THE PROBLEM:
Print a faithful copy of the data below, word for word, with the pictures left out.

BEGIN

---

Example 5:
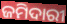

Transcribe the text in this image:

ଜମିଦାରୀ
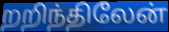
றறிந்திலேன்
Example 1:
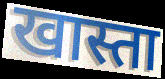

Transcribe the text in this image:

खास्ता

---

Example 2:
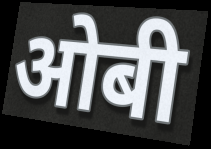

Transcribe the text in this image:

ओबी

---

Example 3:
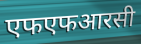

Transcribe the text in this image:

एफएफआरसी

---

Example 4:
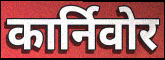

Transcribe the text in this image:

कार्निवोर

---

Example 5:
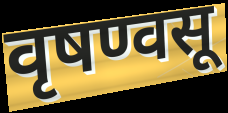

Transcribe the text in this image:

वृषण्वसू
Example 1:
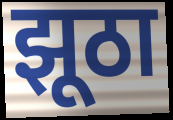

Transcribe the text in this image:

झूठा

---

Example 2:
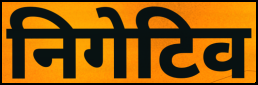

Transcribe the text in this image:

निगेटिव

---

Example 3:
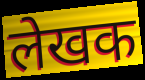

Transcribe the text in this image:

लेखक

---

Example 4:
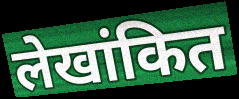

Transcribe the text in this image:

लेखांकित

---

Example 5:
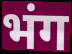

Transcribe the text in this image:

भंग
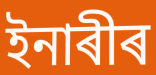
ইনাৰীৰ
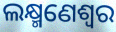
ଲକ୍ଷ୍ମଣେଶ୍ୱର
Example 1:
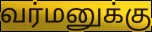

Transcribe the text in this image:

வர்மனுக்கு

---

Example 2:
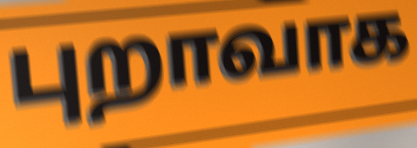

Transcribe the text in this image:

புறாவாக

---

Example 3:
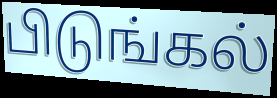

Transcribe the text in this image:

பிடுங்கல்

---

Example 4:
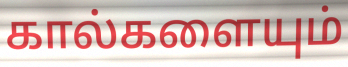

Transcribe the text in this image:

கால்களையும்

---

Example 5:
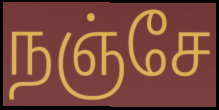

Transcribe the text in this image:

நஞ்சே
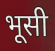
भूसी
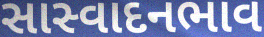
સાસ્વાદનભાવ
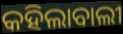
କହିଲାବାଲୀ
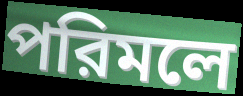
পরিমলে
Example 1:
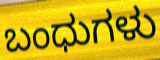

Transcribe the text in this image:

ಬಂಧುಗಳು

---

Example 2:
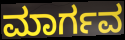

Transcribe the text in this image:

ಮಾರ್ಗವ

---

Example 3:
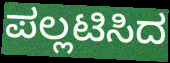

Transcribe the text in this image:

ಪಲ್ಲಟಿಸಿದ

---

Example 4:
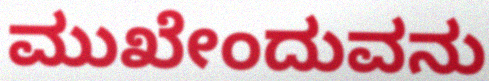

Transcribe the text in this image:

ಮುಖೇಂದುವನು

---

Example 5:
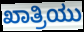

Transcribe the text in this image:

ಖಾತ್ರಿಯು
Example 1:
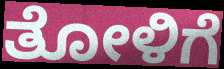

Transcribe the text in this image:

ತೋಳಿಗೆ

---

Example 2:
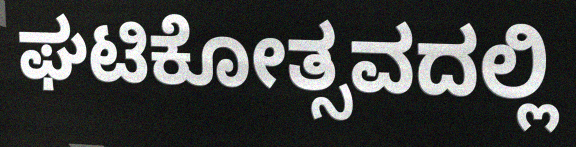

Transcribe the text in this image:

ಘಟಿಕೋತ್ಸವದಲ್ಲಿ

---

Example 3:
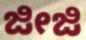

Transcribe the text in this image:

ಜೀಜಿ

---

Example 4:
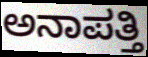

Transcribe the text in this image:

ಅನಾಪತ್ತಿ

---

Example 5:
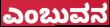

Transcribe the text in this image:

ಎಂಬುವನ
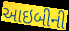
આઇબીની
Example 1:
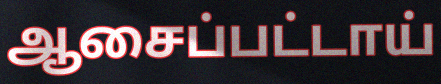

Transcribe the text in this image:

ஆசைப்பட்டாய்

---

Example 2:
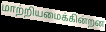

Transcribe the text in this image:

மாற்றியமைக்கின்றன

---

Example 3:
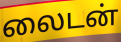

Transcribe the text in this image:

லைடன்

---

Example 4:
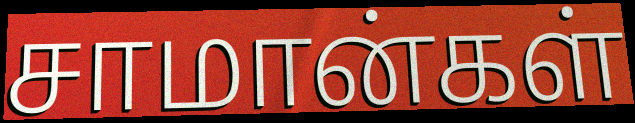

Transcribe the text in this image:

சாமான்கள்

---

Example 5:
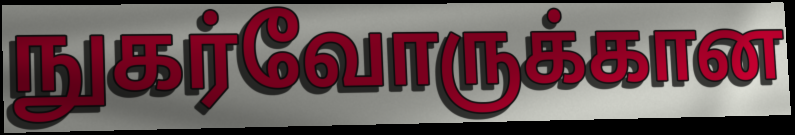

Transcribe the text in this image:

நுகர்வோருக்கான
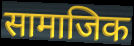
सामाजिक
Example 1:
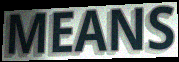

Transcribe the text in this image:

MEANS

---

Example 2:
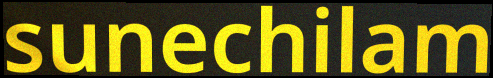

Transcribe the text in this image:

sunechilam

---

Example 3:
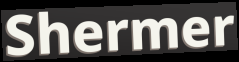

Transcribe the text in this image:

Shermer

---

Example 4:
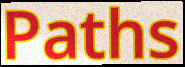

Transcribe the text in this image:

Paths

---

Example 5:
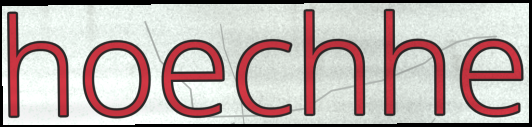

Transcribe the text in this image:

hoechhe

END

SOLVED EXERCISE:
---

Example 5:

Transcribe the text in this image:

ଜମିଦାରୀ
றறிந்திலேன்
Example 1:

Transcribe the text in this image:

खास्ता

---

Example 2:

Transcribe the text in this image:

ओबी

---

Example 3:

Transcribe the text in this image:

एफएफआरसी

---

Example 4:

Transcribe the text in this image:

कार्निवोर

---

Example 5:

Transcribe the text in this image:

वृषण्वसू
Example 1:

Transcribe the text in this image:

झूठा

---

Example 2:

Transcribe the text in this image:

निगेटिव

---

Example 3:

Transcribe the text in this image:

लेखक

---

Example 4:

Transcribe the text in this image:

लेखांकित

---

Example 5:

Transcribe the text in this image:

भंग
ইনাৰীৰ
ଲକ୍ଷ୍ମଣେଶ୍ୱର
Example 1:

Transcribe the text in this image:

வர்மனுக்கு

---

Example 2:

Transcribe the text in this image:

புறாவாக

---

Example 3:

Transcribe the text in this image:

பிடுங்கல்

---

Example 4:

Transcribe the text in this image:

கால்களையும்

---

Example 5:

Transcribe the text in this image:

நஞ்சே
भूसी
સાસ્વાદનભાવ
କହିଲାବାଲୀ
পরিমলে
Example 1:

Transcribe the text in this image:

ಬಂಧುಗಳು

---

Example 2:

Transcribe the text in this image:

ಮಾರ್ಗವ

---

Example 3:

Transcribe the text in this image:

ಪಲ್ಲಟಿಸಿದ

---

Example 4:

Transcribe the text in this image:

ಮುಖೇಂದುವನು

---

Example 5:

Transcribe the text in this image:

ಖಾತ್ರಿಯು
Example 1:

Transcribe the text in this image:

ತೋಳಿಗೆ

---

Example 2:

Transcribe the text in this image:

ಘಟಿಕೋತ್ಸವದಲ್ಲಿ

---

Example 3:

Transcribe the text in this image:

ಜೀಜಿ

---

Example 4:

Transcribe the text in this image:

ಅನಾಪತ್ತಿ

---

Example 5:

Transcribe the text in this image:

ಎಂಬುವನ
આઇબીની
Example 1:

Transcribe the text in this image:

ஆசைப்பட்டாய்

---

Example 2:

Transcribe the text in this image:

மாற்றியமைக்கின்றன

---

Example 3:

Transcribe the text in this image:

லைடன்

---

Example 4:

Transcribe the text in this image:

சாமான்கள்

---

Example 5:

Transcribe the text in this image:

நுகர்வோருக்கான
सामाजिक
Example 1:

Transcribe the text in this image:

MEANS

---

Example 2:

Transcribe the text in this image:

sunechilam

---

Example 3:

Transcribe the text in this image:

Shermer

---

Example 4:

Transcribe the text in this image:

Paths

---

Example 5:

Transcribe the text in this image:

hoechhe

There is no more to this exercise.